[Opening SOURCE DATA section]

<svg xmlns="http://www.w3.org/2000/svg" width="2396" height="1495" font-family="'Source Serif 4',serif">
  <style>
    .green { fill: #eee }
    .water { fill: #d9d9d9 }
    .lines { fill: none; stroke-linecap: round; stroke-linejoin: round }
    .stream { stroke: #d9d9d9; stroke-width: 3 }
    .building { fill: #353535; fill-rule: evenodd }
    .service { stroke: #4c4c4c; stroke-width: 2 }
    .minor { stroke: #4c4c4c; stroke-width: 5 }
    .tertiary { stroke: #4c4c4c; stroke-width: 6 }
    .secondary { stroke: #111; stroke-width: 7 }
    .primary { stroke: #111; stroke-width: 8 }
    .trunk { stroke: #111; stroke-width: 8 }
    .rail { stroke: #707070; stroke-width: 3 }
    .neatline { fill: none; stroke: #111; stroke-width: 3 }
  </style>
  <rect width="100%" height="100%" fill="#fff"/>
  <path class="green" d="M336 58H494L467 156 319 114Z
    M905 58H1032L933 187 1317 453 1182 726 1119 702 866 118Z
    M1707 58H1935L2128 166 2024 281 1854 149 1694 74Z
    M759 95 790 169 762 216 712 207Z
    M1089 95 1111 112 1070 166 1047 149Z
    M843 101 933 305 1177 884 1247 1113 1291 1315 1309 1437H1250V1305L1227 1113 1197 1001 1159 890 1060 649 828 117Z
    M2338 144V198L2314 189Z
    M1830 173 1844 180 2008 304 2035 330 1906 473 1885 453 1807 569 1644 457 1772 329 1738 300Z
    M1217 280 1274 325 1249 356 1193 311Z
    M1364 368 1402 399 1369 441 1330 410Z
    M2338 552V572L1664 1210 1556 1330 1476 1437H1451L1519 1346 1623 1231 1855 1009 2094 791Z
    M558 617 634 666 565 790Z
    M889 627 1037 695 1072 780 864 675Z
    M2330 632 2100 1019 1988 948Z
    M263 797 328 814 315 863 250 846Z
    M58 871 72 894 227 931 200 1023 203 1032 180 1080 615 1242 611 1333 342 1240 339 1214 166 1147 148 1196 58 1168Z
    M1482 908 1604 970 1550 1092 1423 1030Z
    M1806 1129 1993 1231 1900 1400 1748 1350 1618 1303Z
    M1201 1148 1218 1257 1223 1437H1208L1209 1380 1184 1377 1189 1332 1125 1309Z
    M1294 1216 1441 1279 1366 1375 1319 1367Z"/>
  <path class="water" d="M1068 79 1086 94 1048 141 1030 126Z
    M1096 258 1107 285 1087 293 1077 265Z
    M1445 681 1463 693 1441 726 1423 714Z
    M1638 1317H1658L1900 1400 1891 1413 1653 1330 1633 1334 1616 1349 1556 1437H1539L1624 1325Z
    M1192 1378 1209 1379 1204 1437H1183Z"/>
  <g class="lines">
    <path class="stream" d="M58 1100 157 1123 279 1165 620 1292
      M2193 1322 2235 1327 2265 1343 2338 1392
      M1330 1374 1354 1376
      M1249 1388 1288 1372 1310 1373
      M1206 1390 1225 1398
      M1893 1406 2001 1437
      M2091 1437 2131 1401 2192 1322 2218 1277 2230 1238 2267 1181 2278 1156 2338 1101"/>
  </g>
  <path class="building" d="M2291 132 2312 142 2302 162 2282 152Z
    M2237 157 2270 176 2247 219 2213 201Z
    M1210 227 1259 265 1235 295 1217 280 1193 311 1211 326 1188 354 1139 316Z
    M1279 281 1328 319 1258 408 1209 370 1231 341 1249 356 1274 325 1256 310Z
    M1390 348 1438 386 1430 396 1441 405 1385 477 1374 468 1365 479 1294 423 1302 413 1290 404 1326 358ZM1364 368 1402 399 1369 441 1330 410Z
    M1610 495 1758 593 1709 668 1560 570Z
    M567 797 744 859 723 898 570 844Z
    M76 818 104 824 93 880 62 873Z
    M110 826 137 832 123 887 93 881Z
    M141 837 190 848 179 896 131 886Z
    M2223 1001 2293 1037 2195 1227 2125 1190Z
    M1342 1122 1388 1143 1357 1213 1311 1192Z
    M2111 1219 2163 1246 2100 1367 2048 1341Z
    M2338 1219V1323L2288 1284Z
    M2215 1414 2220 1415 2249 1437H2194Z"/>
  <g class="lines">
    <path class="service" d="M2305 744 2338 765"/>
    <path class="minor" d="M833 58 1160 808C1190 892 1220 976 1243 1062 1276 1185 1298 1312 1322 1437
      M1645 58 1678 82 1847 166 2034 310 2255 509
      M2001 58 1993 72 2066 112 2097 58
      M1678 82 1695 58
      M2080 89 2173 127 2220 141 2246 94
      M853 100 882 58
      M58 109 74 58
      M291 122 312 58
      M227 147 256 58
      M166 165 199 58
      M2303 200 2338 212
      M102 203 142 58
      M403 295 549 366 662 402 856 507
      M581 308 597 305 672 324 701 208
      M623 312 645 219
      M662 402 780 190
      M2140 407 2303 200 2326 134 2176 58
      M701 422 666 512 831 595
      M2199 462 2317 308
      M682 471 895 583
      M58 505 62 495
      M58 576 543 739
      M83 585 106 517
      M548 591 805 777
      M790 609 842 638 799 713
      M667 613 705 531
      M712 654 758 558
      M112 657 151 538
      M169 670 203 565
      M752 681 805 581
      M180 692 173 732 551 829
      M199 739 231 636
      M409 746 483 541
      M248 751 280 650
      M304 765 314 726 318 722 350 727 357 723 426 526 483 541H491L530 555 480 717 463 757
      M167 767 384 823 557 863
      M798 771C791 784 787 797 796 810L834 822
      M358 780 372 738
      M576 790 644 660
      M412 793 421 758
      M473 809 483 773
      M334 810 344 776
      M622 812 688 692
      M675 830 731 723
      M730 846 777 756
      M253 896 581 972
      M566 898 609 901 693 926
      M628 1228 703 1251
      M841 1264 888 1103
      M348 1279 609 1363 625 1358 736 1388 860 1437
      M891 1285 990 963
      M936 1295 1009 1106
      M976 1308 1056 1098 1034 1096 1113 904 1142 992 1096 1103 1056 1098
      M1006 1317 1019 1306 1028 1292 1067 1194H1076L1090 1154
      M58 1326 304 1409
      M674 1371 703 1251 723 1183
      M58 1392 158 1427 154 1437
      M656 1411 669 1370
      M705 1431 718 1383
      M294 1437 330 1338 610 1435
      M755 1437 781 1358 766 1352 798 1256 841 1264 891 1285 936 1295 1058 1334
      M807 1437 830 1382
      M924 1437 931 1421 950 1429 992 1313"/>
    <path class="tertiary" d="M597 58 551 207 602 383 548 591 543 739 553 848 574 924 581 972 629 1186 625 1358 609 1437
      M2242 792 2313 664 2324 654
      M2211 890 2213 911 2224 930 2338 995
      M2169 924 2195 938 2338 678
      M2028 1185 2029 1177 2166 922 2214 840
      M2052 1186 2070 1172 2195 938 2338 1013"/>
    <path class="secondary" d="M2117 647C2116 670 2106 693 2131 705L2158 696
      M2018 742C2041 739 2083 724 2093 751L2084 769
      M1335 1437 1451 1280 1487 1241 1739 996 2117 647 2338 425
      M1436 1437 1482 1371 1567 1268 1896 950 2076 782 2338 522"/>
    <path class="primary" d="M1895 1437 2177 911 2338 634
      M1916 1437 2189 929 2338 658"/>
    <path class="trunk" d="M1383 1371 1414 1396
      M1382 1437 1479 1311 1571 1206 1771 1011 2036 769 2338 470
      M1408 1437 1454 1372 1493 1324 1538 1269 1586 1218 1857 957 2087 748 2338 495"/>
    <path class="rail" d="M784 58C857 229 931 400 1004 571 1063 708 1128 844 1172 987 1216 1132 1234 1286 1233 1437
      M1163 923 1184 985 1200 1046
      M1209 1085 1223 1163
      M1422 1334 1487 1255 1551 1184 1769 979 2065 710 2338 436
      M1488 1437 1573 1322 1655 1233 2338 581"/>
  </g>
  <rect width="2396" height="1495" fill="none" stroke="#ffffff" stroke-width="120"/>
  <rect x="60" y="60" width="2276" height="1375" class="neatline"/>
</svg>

[Closing SOURCE DATA section]

## EXERCISE DIRECTIONS
Repeat, exactly as they stand above, the lines from the line with "M403 295 549 366 662 402 856 507" to the line with "1371 1414 1396", both lines included.

## TASK ANSWER
      M403 295 549 366 662 402 856 507
      M581 308 597 305 672 324 701 208
      M623 312 645 219
      M662 402 780 190
      M2140 407 2303 200 2326 134 2176 58
      M701 422 666 512 831 595
      M2199 462 2317 308
      M682 471 895 583
      M58 505 62 495
      M58 576 543 739
      M83 585 106 517
      M548 591 805 777
      M790 609 842 638 799 713
      M667 613 705 531
      M712 654 758 558
      M112 657 151 538
      M169 670 203 565
      M752 681 805 581
      M180 692 173 732 551 829
      M199 739 231 636
      M409 746 483 541
      M248 751 280 650
      M304 765 314 726 318 722 350 727 357 723 426 526 483 541H491L530 555 480 717 463 757
      M167 767 384 823 557 863
      M798 771C791 784 787 797 796 810L834 822
      M358 780 372 738
      M576 790 644 660
      M412 793 421 758
      M473 809 483 773
      M334 810 344 776
      M622 812 688 692
      M675 830 731 723
      M730 846 777 756
      M253 896 581 972
      M566 898 609 901 693 926
      M628 1228 703 1251
      M841 1264 888 1103
      M348 1279 609 1363 625 1358 736 1388 860 1437
      M891 1285 990 963
      M936 1295 1009 1106
      M976 1308 1056 1098 1034 1096 1113 904 1142 992 1096 1103 1056 1098
      M1006 1317 1019 1306 1028 1292 1067 1194H1076L1090 1154
      M58 1326 304 1409
      M674 1371 703 1251 723 1183
      M58 1392 158 1427 154 1437
      M656 1411 669 1370
      M705 1431 718 1383
      M294 1437 330 1338 610 1435
      M755 1437 781 1358 766 1352 798 1256 841 1264 891 1285 936 1295 1058 1334
      M807 1437 830 1382
      M924 1437 931 1421 950 1429 992 1313"/>
    <path class="tertiary" d="M597 58 551 207 602 383 548 591 543 739 553 848 574 924 581 972 629 1186 625 1358 609 1437
      M2242 792 2313 664 2324 654
      M2211 890 2213 911 2224 930 2338 995
      M2169 924 2195 938 2338 678
      M2028 1185 2029 1177 2166 922 2214 840
      M2052 1186 2070 1172 2195 938 2338 1013"/>
    <path class="secondary" d="M2117 647C2116 670 2106 693 2131 705L2158 696
      M2018 742C2041 739 2083 724 2093 751L2084 769
      M1335 1437 1451 1280 1487 1241 1739 996 2117 647 2338 425
      M1436 1437 1482 1371 1567 1268 1896 950 2076 782 2338 522"/>
    <path class="primary" d="M1895 1437 2177 911 2338 634
      M1916 1437 2189 929 2338 658"/>
    <path class="trunk" d="M1383 1371 1414 1396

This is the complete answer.